BEM Unsoed – Aksi 7 Tahun Dosa Rezim Jokowi merupakan agenda dari Kementerian Aksi dan Propaganda BEM Unsoed. Agenda Aksi ini diselenggarakan pada hari Senin, 18 Oktober 2021 pada pukul 12.30–16.40 WIB, tepatnya di depan Gedung DPRD Banyumas dengan tujuan untuk meminta Bupati atau Ketua DPRD Banyumas untuk menandatangani tuntutan dari massa aksi terkait permasalahan-permasalahan yang terjadi di Rezim Jokowi dan meneruskan kajian serta tuntutan massa aksi langsung kepada Presiden Jokowi.
Agenda aksi 7 Tahun Dosa Rezim Jokowi ini dilaksanakan dengan melibatkan mahasiswa dari berbagai universitas di sekitar Banyumas yang tergabung dengan Aliansi Semarak.

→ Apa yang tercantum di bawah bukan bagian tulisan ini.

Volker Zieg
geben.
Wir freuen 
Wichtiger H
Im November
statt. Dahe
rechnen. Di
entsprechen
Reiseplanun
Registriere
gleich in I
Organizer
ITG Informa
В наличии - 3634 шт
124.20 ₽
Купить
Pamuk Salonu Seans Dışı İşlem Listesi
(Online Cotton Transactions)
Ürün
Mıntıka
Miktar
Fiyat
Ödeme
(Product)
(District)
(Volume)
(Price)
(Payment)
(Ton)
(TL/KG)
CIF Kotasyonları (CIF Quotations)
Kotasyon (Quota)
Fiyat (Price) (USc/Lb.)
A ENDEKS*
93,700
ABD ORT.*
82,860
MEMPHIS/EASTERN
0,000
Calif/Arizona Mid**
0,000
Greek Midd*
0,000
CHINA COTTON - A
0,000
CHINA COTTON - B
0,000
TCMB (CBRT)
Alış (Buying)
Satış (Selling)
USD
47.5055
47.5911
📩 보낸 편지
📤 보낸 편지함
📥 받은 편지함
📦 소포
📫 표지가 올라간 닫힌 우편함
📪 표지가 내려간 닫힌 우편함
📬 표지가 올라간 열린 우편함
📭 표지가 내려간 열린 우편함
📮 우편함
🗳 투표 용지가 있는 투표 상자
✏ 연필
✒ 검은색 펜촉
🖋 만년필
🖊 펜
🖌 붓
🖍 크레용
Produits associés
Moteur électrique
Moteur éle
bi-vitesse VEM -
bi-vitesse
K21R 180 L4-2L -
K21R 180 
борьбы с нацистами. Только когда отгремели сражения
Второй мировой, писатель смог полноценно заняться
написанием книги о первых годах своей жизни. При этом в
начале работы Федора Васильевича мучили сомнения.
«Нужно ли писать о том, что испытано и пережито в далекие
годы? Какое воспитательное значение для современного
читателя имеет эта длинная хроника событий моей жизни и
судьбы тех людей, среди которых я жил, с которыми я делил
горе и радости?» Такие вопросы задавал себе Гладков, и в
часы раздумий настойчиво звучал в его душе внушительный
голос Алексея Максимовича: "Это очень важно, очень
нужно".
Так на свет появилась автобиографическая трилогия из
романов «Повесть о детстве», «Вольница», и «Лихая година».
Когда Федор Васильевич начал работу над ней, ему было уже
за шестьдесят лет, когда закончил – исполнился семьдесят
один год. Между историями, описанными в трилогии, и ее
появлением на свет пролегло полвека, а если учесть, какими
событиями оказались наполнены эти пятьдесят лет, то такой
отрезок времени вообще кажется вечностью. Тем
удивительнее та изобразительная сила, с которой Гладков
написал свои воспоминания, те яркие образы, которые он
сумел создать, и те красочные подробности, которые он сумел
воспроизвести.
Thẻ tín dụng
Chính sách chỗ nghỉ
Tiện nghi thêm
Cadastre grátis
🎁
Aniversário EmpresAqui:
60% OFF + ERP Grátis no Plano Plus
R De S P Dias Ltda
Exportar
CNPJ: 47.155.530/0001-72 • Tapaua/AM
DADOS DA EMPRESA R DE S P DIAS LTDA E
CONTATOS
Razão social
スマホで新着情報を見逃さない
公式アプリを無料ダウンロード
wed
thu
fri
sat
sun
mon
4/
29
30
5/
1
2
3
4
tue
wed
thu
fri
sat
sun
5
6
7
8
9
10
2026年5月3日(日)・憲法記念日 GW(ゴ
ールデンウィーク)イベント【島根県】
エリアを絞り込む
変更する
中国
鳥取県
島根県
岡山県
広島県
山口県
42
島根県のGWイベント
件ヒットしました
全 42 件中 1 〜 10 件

Agenda ini meliputi rangkaian konsolidasi, teknis lapangan, dan aksi massa.
Berikut 6 tuntuntan yang disampaikan pada agenda Aksi 7 Tahun Dosa Rezim Jokowi, di antaranya yaitu :
1.Wujudkan kebebasan sipil seluas-luasnya sesuai dengan amanat konstitusi dan menjamin keamanan setiap orang atas hak berpendapat dan dalam kegiatan mengungkapkan pendapat.
2. Memberikan evaluasi dan arahan kepada Polri untuk segera menghentikan segala bentuk tindakan represif
3. Memberhentikan Firli Bahuri sebagai Ketua KPK, membatalkan TWK, serta mengembalikan marwah dan independensi KPK sebagai wujud realisasi janji Jokowi untuk memperkuat agenda pemberantasan korupsi.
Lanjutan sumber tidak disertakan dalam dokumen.